* How to complete this task: Pick out each line below that contains the string "הבינלאומי" and copy those lines in full.

Collected data:
------

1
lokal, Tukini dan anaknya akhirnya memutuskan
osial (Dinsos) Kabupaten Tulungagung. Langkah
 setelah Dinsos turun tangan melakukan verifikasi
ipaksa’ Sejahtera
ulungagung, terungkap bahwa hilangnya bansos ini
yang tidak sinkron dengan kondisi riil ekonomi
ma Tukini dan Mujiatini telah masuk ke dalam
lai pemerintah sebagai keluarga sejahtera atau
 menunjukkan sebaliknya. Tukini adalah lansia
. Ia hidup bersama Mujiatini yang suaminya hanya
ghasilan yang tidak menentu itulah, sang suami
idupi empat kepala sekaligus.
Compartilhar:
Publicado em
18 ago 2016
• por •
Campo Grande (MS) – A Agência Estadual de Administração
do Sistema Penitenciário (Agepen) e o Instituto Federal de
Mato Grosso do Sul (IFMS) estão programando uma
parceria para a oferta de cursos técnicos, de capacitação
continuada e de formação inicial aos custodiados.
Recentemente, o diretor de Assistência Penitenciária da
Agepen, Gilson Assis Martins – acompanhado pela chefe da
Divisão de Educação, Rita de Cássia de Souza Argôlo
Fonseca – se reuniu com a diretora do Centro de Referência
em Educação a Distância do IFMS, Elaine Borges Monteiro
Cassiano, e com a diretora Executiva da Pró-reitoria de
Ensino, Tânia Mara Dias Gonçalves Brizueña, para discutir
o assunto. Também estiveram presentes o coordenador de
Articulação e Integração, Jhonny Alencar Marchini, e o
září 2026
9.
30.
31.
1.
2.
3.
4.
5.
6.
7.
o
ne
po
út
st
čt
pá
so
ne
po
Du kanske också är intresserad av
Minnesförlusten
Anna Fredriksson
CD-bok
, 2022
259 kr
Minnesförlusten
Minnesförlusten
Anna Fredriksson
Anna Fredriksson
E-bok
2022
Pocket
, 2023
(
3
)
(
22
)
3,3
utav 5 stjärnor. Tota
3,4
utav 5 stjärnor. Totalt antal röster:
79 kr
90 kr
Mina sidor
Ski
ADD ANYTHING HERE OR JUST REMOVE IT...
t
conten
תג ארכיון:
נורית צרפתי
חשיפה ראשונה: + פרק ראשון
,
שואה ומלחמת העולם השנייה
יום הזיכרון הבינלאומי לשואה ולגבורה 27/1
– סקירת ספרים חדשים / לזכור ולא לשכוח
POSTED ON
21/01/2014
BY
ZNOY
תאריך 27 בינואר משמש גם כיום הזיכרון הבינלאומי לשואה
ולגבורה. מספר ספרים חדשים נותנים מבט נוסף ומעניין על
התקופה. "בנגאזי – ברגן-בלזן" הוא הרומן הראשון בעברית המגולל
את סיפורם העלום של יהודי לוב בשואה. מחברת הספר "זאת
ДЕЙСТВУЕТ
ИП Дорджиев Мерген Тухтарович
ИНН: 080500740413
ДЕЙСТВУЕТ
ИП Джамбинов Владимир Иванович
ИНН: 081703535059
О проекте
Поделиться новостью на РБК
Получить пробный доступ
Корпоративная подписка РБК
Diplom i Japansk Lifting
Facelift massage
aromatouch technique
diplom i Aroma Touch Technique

------

* Answer to the problem:
יום הזיכרון הבינלאומי לשואה ולגבורה 27/1
תאריך 27 בינואר משמש גם כיום הזיכרון הבינלאומי לשואה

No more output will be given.